5 Kommentare zu „Was Davos von Nordhorn lernen kann“

  1. Pingback: Uwe Alschner

  2. Hallo Uwe,

    über „burnout“ habe ich schon einmal etwas von dir gelesen, unter nullelfnull.

    Vorab, das P. S. von Sam kann ich nur unterstreichen! Großes Lob.

    Der Ansatz von Frau Storch ist überaus interessant und hilfreich.
    Entscheidungskonflikt Kopf/Bauch als Stichworte.

    Burnout hat etwas mit Gefühlen zu tun. Durchaus!
    Nur stellt sich n i c ht für jemanden mit einem Burnout die Frage: „Wie entscheide ich mich?“
    Vielleicht ist es nicht jedem klar. Wer jemals in dieser Situation gesteckt hat, weiss, dass er sich nicht mehr entscheiden kann. Ich wüsste es nicht, wenn es mir nicht klar geworden wäre.
    Es sind die Randbedingungen, die äußeren Umstände, Zwänge, wie immer ich es auch nennen will. Diese entscheiden. Das ist kein Hamsterrad mehr. Es ist ein ausbrennen.

    Burnout hat etwas mit Gefühlen zu tun.
    Ich habe auch erkannt, dass mein Bauchgefühl mich drängen will etwas zu ändern, mehr dafür zu tun. Nur wenn du am ausbrennen bist und dieses vermutlich nicht einmal merkst, hast du nur noch Platz für Emotionen wie Wut, Frust, Angst und Unsicherheit. Freude und Liebe kennt dein Verstand noch von früher, mehr nicht. So wirst du auch.

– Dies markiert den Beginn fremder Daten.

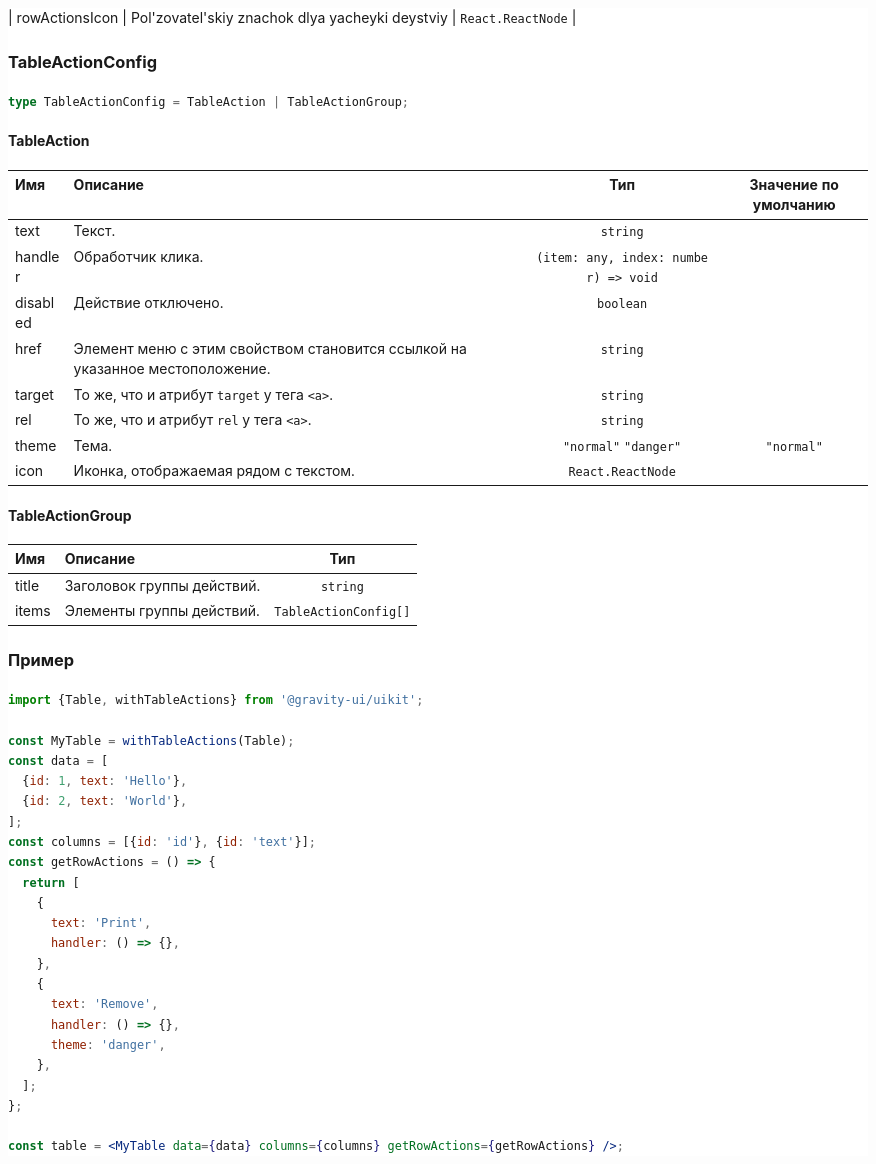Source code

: | rowActionsIcon   | Pol'zovatel'skiy znachok dlya yacheyki deystviy       |                    `React.ReactNode`                     |

### TableActionConfig

```ts
type TableActionConfig = TableAction | TableActionGroup;
```

#### TableAction

| Имя      | Описание                                                                      |                 Тип                  | Значение по умолчанию |
| :------- | :---------------------------------------------------------------------------- | :----------------------------------: | :-------------------: |
| text     | Текст.                                                                        |               `string`               |                       |
| handler  | Обработчик клика.                                                             | `(item: any, index: number) => void` |                       |
| disabled | Действие отключено.                                                           |              `boolean`               |                       |
| href     | Элемент меню с этим свойством становится ссылкой на указанное местоположение. |               `string`               |                       |
| target   | То же, что и атрибут `target` у тега `<a>`.                                   |               `string`               |                       |
| rel      | То же, что и атрибут `rel` у тега `<a>`.                                      |               `string`               |                       |
| theme    | Тема.                                                                         |        `"normal"` `"danger"`         |      `"normal"`       |
| icon     | Иконка, отображаемая рядом с текстом.                                         |          `React.ReactNode`           |                       |

#### TableActionGroup

| Имя   | Описание                   |          Тип          |
| :---- | :------------------------- | :-------------------: |
| title | Заголовок группы действий. |       `string`        |
| items | Элементы группы действий.  | `TableActionConfig[]` |

### Пример

```jsx
import {Table, withTableActions} from '@gravity-ui/uikit';

const MyTable = withTableActions(Table);
const data = [
  {id: 1, text: 'Hello'},
  {id: 2, text: 'World'},
];
const columns = [{id: 'id'}, {id: 'text'}];
const getRowActions = () => {
  return [
    {
      text: 'Print',
      handler: () => {},
    },
    {
      text: 'Remove',
      handler: () => {},
      theme: 'danger',
    },
  ];
};

const table = <MyTable data={data} columns={columns} getRowActions={getRowActions} />;
```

    Worum geht es überhaupt bei den Burnouttypen? Mann oder Frau.
    Es geht um etwas, was ganz unten in der Maslow´schen Pyramide angesiedelt ist. Um etwas, dass ich/Mann/Frau schon als Selbstverständlichkeit gesehen hat.
    Es geht um ein Sehnen nach gesicherter Existenz, ein warmes Essen, etwas zu trinken
    und um ausschlafen können. Es geht ums Überleben. Das eigene, das Überleben der Mitarbeiter, das Überleben der Person von der man glaubt sie zu sein (hier schreibe ich „man“, da dieses nicht auf mich zutraf).
    Ich persönlich hatte dann nur noch einen Wunsch, ein Leben ohne Schmerzen.

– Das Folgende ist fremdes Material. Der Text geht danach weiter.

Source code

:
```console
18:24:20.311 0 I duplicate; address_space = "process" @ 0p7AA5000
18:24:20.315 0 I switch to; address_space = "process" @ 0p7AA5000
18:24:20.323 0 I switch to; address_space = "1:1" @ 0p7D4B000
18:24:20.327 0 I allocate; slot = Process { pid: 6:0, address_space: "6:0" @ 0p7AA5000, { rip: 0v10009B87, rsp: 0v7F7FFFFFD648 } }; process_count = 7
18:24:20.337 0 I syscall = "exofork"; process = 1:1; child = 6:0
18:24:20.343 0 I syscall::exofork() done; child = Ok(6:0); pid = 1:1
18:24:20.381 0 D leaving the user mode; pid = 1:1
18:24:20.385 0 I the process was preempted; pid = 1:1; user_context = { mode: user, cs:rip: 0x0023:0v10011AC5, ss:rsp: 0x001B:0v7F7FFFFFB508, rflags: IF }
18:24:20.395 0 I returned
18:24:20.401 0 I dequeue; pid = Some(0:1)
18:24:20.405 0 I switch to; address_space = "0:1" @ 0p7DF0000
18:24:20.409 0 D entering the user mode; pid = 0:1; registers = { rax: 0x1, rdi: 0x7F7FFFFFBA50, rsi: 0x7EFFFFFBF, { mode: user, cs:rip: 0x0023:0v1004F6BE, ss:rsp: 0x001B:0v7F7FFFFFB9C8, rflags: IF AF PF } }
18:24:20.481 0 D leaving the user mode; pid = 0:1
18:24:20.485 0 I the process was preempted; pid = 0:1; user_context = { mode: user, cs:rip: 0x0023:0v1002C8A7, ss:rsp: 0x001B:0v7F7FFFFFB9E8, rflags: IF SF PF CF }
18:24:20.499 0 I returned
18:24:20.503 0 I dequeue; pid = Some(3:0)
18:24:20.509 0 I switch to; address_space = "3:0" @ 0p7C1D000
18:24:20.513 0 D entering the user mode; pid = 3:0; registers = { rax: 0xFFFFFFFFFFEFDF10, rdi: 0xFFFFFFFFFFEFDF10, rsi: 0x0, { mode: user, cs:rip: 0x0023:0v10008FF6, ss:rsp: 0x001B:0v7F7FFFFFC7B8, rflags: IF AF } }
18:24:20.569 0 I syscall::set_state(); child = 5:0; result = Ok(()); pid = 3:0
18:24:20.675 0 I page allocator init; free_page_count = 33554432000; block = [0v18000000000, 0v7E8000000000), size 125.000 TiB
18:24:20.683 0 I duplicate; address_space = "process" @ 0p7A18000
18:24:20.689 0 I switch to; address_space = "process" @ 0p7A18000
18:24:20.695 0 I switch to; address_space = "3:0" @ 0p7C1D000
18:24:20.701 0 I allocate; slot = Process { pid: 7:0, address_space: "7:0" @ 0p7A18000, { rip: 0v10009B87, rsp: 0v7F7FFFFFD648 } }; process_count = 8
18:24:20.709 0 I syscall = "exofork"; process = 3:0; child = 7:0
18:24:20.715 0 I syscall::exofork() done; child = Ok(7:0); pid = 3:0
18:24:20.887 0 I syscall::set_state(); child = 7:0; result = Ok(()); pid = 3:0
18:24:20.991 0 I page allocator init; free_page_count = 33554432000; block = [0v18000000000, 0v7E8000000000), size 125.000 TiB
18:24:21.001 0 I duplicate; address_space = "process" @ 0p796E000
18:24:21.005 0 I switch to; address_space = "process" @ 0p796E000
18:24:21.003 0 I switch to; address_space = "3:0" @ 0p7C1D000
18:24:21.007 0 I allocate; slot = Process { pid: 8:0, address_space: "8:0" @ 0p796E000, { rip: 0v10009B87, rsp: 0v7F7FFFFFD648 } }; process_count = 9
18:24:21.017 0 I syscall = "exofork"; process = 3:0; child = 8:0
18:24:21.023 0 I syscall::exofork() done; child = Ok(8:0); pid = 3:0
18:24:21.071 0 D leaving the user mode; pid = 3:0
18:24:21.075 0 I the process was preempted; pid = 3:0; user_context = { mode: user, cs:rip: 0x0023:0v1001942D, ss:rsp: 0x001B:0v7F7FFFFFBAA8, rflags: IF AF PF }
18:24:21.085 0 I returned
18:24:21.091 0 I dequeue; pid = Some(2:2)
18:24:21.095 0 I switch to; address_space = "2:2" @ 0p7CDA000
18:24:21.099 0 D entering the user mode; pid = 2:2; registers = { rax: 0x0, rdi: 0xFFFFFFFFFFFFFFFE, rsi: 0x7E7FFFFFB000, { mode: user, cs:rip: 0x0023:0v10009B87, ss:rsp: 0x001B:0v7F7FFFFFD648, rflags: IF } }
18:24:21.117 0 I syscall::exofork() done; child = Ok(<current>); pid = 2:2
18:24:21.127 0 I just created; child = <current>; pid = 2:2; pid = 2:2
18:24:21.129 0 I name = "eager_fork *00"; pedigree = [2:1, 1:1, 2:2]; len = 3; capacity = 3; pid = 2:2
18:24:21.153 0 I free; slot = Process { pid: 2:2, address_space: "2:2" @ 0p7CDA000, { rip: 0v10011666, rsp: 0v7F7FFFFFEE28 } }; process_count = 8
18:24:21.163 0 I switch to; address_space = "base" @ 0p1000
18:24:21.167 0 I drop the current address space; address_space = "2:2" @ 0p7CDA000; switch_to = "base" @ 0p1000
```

    Ich glaubte auch da wieder heraus zu kommen. Irgend etwas, was wieder von selbst geht, es kam ja auch von selbst. (Stimmt ja nicht.) Ich redete mir alles schön, verheimlichte den Zustand. Ein Teil der Wahrheit ist, du schaffst es nicht mehr allein.
    Ohne Partner – sehr schwierig.

    Der Tipp aus dem elfnullelf-Block: Ernährung, Vitalstoffe.
    Wichtig in jeder Lebenslage, elementar. Ohne dem geht es sowieso nicht.
    Unbedingt.

    Das interessante ist, wenn das Gespräch mal darauf kommt,: „Du warst vor 10 Jahren mal schwer krank?“ Fast alle sehen es nicht, interessiert es auch nicht. Vielleicht ein: „Ach ja, da war doch mal was!“

    Durch einen tragischen Zufall habe ich die Ursache und den Burnout an sich erkannt.
    Nach einer Cortisontherapie.
    Für mich war die Erfahrung und die Ursache der Krankheit lebenswichtig, auch um meine big five zu erkennen.
    Ich wünsche sie niemandem.

    Warum ich dieses schreibe?

    Meinem Empfinden nach wird zu schnell das Wort burnout verwendet.
    Mein Bauch gibt ein Grmpf von sich, denn mein Verstand suggeriert mir beim lesen
    des Beitrages über Frau Storchs Buch: „Siehste, geht doch auch anders. Alles halb so wild.“

    Jetzt geht es im Beitrag jedoch um den globalen Burnout.
    Das ist eine Definitionssache.
    Individuen entscheiden. Davos gibt Hilfestellungen.
    Wir können auch Hilfestellungen geben. Ich denke da an Avaaz – bingo!

    Lieben Gruß

    Olaf

    1. Danke, Olaf, für diesen sehr persönlichen Beitrag! Bauchgefühl hat an sich mit Burnout nichts zu tun, wenn ich Frau Storch richtig verstanden habe. Er das nachhaltige Ignorieren und „Wegdrücken“ des Instiktes (gesunder Menschenverstand), führt zur Auszehrung und zum Burnout (Habe übrigens im vitalstoff-blog.de darüber geschrieben). Will hier nicht weiter darauf eingehen, was da physiologisch geschieht, aber es ist eine Form von Stress. Stress bedeutet überhöhter Vitalsstoff-Vernbrauch.was Frau Storch hier beschreibt, ist die Notwendigkeit, desen Stress zu Vermeiden, indem man auf sein Bauchgegühl hört.
      Das gelingt dir dann sehr leicht, wenn du deine Big Five for Life kennst. Welches sind deine?

  3. Meine Big Five for Life

    1
    Mit meiner Frau ihre und unsere Ziele verfolgen, dabei unserem Sohn die Möglichkeit geben seine Talente zu entdecken und ihm ein absolutes Fundament erschaffen.
    2
    Die Freiheit haben den Tagesablauf selbst zu gestalten.
    3
    Finanzielle Freiheit.
    4
    Andere befähigen erfolgreich zu sein.
    5
    Den Hunger in der Welt bekämpfen.